At some point in the conversation for transformation, the gravity of cleaning up the past pulls ever more relentlessly until it's impossible to avoid and not confront. Avoiding life's clarion call to clean up the past, only serves to constrain our ability to move freely ahead transformed in life - as if one's foot's been nailed to the floor.

In the interests of processing through and cleaning up my past, I've engaged in two distinct inquiries after watching the action-replays of my reality-show life. The first is cleaning up whatever there is to clean up with other people ie those with whom I've acted inauthentically, inconsiderately, callously. The second is cleaning up whatever there is to clean up with myself, and the ways I've overly judged / been dramatically critical of myself and what I did with which I'm not OK. Listen: cleaning up the past is no trivial exercise, either with others or with yourself. It takes bravery, courage, guts, and a certain verve  to be so honest. But it's more than that ie there's more at stake here, much  more: cleaning up the past is the closest a human being can get to their own humanity.

In cleaning up whatever there is to clean up with others, what I've found works best is contacting all of those with whom the action replays show me being inauthentic, inconsiderate, callous, and / or leaving them incomplete. And if they're no longer alive or if they're simply untraceable, then calling them up in my own experiential space  (if you will) works (with a little practice, this is a marvelous tool to master, allowing us to be in communication with anyone, from any time, anywhere). To clean up the past with them, is to 'fess up to what I did, to own it, to apologize and be forgiven, to accept and be accepted, to compensate, to 'fess up and be 'fessed up to but not to justify, and where possible, to make corrections, amends, and reparations for it. That's what it takes to clean up the past with others.

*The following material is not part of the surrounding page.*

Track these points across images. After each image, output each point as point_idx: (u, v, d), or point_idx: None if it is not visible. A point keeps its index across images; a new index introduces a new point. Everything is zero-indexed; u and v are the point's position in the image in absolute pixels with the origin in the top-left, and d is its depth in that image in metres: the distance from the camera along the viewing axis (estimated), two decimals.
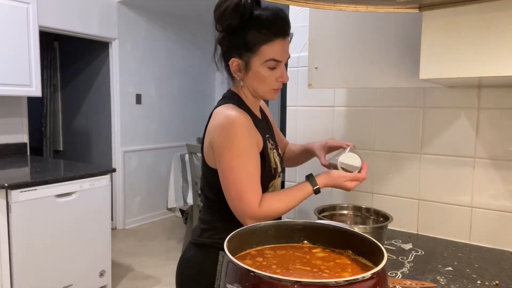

But it's in cleaning up whatever there is to clean up with myself  and with what I've done with which I'm not OK, that I've discovered (this is so interesting) that many of the usual go-to  actions (ie apologizing and being forgiven, accepting and being accepted, compensating, 'fessing up and being 'fessed up to) only work to a certain degree. What works definitively with myself, is telling myself this bone-numbing, non-judgemental, non-critical, simple flat-footed truth: "What I did was not OK" - period. It's a mano y mano  conversation with myself, the result of which is the restoration of my power and dignity, and the cessation of the struggle with the past. It's also a way of getting back in touch with my human-ness, a way like no other I know to re-access my own humanity (for which I thank you profoundly, Werner).